It’s getting harder for first-time home buyers in Utah to afford a home, especially in Salt Lake neighborhoods like Sugar House. With so much competition amongst buyers, it is difficult to even get an offer placed before a home is sold.
Monique Higginson is a real estate broker and owner of Market Source Real Estate in Sugar House. For 15 years she has represented homes for buyers and sellers, and she has seen the market go through drastic changes during that time.

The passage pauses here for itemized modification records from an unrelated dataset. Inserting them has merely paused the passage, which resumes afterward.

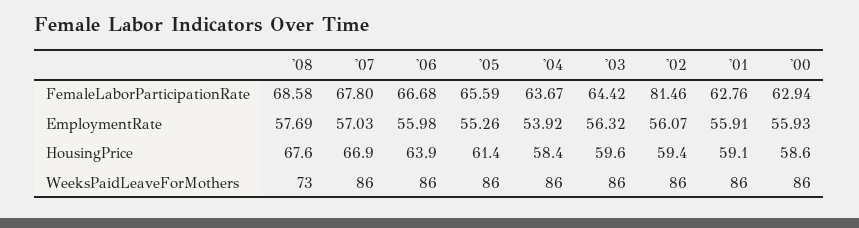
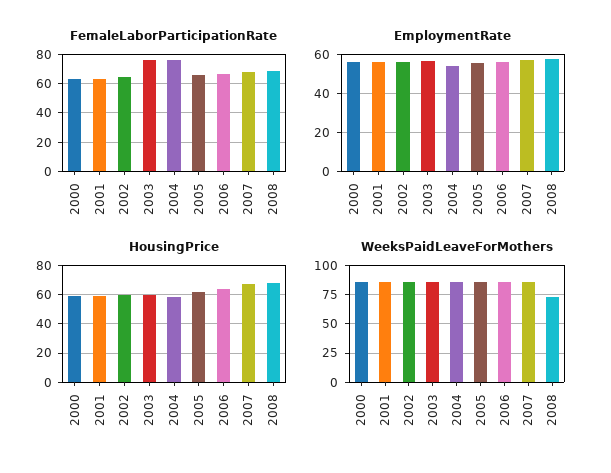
  {
    "FemaleLaborParticipationRate": {
      "'08": 68.58,
      "'07": 67.8,
      "'06": 66.68,
      "'05": 65.59,
-     "'04": 63.67,
+     "'04": 75,
-     "'03": 64.42,
+     "'03": 75,
-     "'02": 81.46,
+     "'02": 65,
      "'01": 62.76,
      "'00": 62.94
    },
    "EmploymentRate": {
      "'08": 57.69,
      "'07": 57.03,
      "'06": 55.98,
      "'05": 55.26,
      "'04": 53.92,
      "'03": 56.32,
      "'02": 56.07,
      "'01": 55.91,
      "'00": 55.93
    },
    "HousingPrice": {
      "'08": 67.6,
      "'07": 66.9,
      "'06": 63.9,
      "'05": 61.4,
      "'04": 58.4,
      "'03": 59.6,
      "'02": 59.4,
      "'01": 59.1,
      "'00": 58.6
    },
    "WeeksPaidLeaveForMothers": {
      "'08": 73,
      "'07": 86,
      "'06": 86,
      "'05": 86,
      "'04": 86,
      "'03": 86,
      "'02": 86,
      "'01": 86,
      "'00": 86
    }
  }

“In 2002,” Monique says, “when I was getting started, the market was down and foreclosures were up, but things heated up in 2004 with rapid appreciation and low interest rates. Then, 2007 brought the great real estate depression and everything crashed.” She explains that things were bad for about four years until 2012, when the market started to recover, but “things have been getting better ever since.”
The market turned around because of Utah’s economy and great job opportunities. Monique sees a huge migration of people moving to Utah, an influx that has fueled the real estate market and increased housing demand with low interest rates. Other factors include less people selling homes, and new construction not keeping up with demand. According to Monique, “That is hugely problematic.”

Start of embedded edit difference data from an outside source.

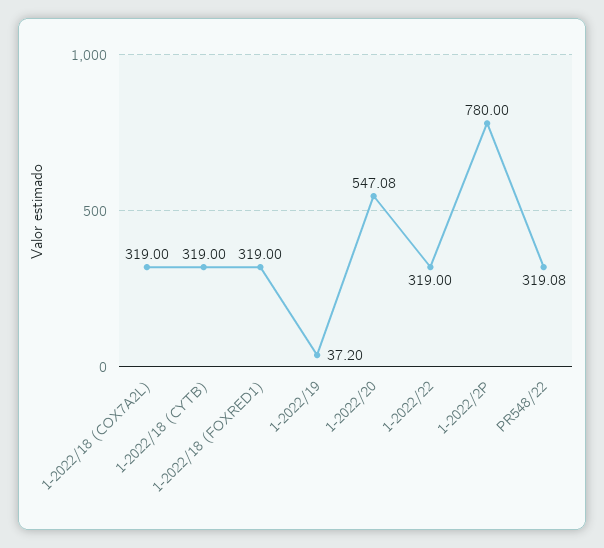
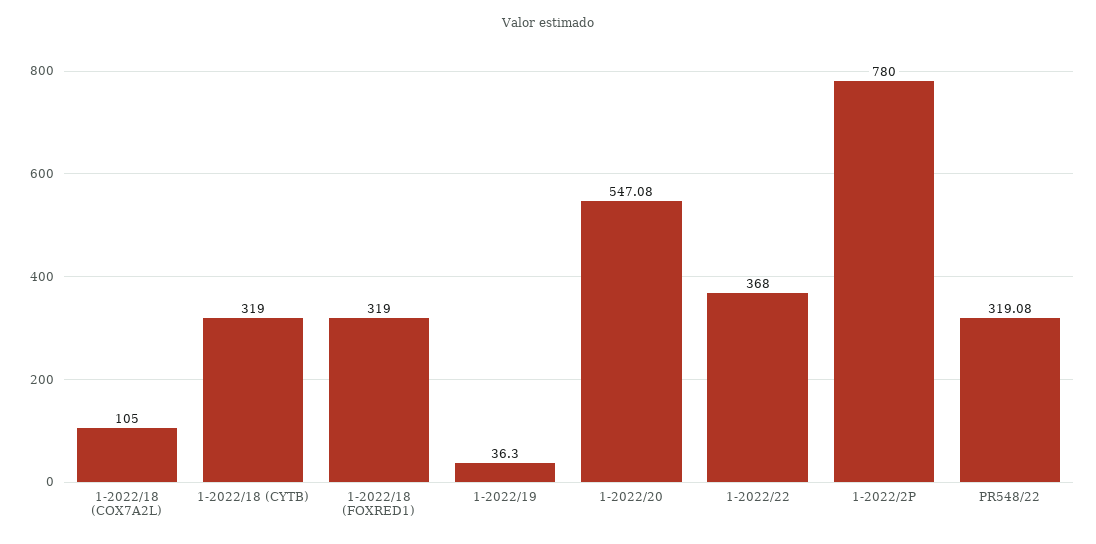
  {
-   "1-2022/18 (COX7A2L)": 319,
+   "1-2022/18 (COX7A2L)": 105,
    "1-2022/18 (CYTB)": 319,
    "1-2022/18 (FOXRED1)": 319,
-   "1-2022/19": 37.2,
+   "1-2022/19": 36.3,
    "1-2022/20": 547.08,
-   "1-2022/22": 319,
+   "1-2022/22": 368,
    "1-2022/2P": 780,
    "PR548/22": 319.08
  }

Good news for sellers is not necessarily good news for buyers. “Buyers are struggling to get a contract and may have to put in 10 to 12 offers to secure a contract,” Monique says.

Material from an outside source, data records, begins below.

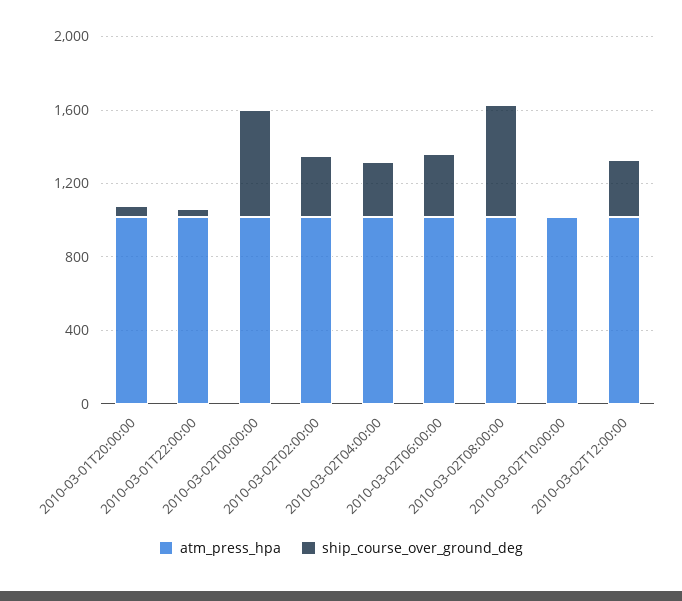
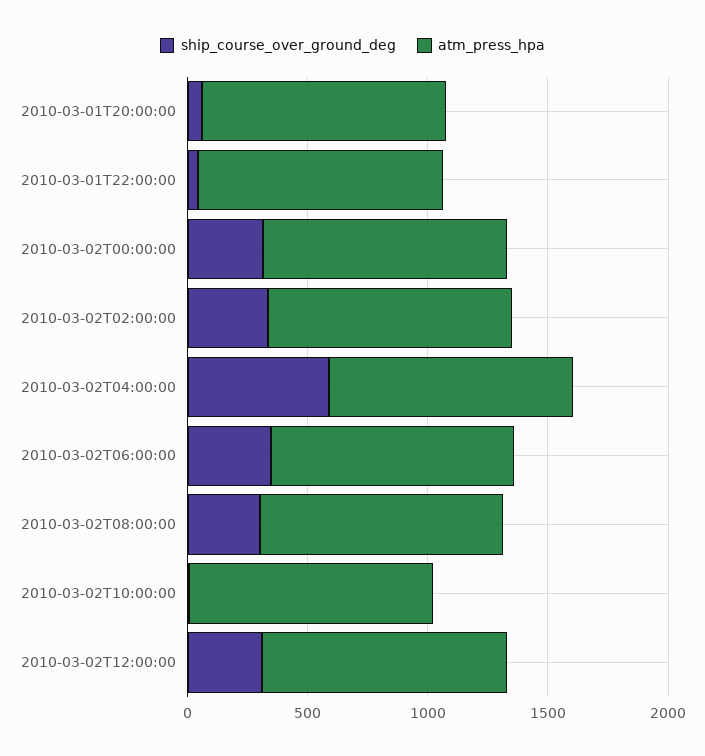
  {
    "atm_press_hpa": {
      "2010-03-01T20:00:00": 1000,
      "2010-03-01T22:00:00": 1000,
      "2010-03-02T00:00:00": 1000,
      "2010-03-02T02:00:00": 1000,
      "2010-03-02T04:00:00": 1000,
      "2010-03-02T06:00:00": 1000,
      "2010-03-02T08:00:00": 1000,
      "2010-03-02T10:00:00": 1000,
      "2010-03-02T12:00:00": 1000
    },
    "ship_course_over_ground_deg": {
      "2010-03-01T20:00:00": 100,
      "2010-03-01T22:00:00": 0,
-     "2010-03-02T00:00:00": 600,
+     "2010-03-02T00:00:00": 300,
      "2010-03-02T02:00:00": 300,
-     "2010-03-02T04:00:00": 300,
+     "2010-03-02T04:00:00": 600,
      "2010-03-02T06:00:00": 300,
-     "2010-03-02T08:00:00": 600,
+     "2010-03-02T08:00:00": 300,
      "2010-03-02T10:00:00": 0,
      "2010-03-02T12:00:00": 300
    }
  }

In January of this year, Zillow listed Salt Lake City, Ogden and Provo among the top ten hottest housing markets for 2017, and Forbes listed Salt Lake City as one of the Top 20 Best Cities to Invest in Housing in 2017. When that happened, Monique started receiving out-of-state investment offers on her listings.
“In California,” she explains, “there are people who can’t afford the prices, but want to invest in property, so they invest here. They buy a property and rent it out. Sugar House is a hot bed for investors. It is close to colleges and there are a lot of young professionals who don’t want to buy yet, but can afford $2000 to $2500 a month to rent a little house.”
Investors are driving up prices statewide, up about 10 percent in some areas, and even 15 to 20 percent in other places. Heavy cash investors, those who can pay cash for a $400,000 listing, are driving prices up. Investors are offering $20,000 to $40,000 over the asking prices to beat out other buyers. Foreign investors purchase homes when they are here working, or for their children going to school, with an eye toward permanent residency. Owning property helps their cause.
Is there hope for first-time buyers? Monique says It helps to have cash or pay your own closing costs and down payment. Be aggressive. Making the first offer on a property will give you a better shot at owning your own home.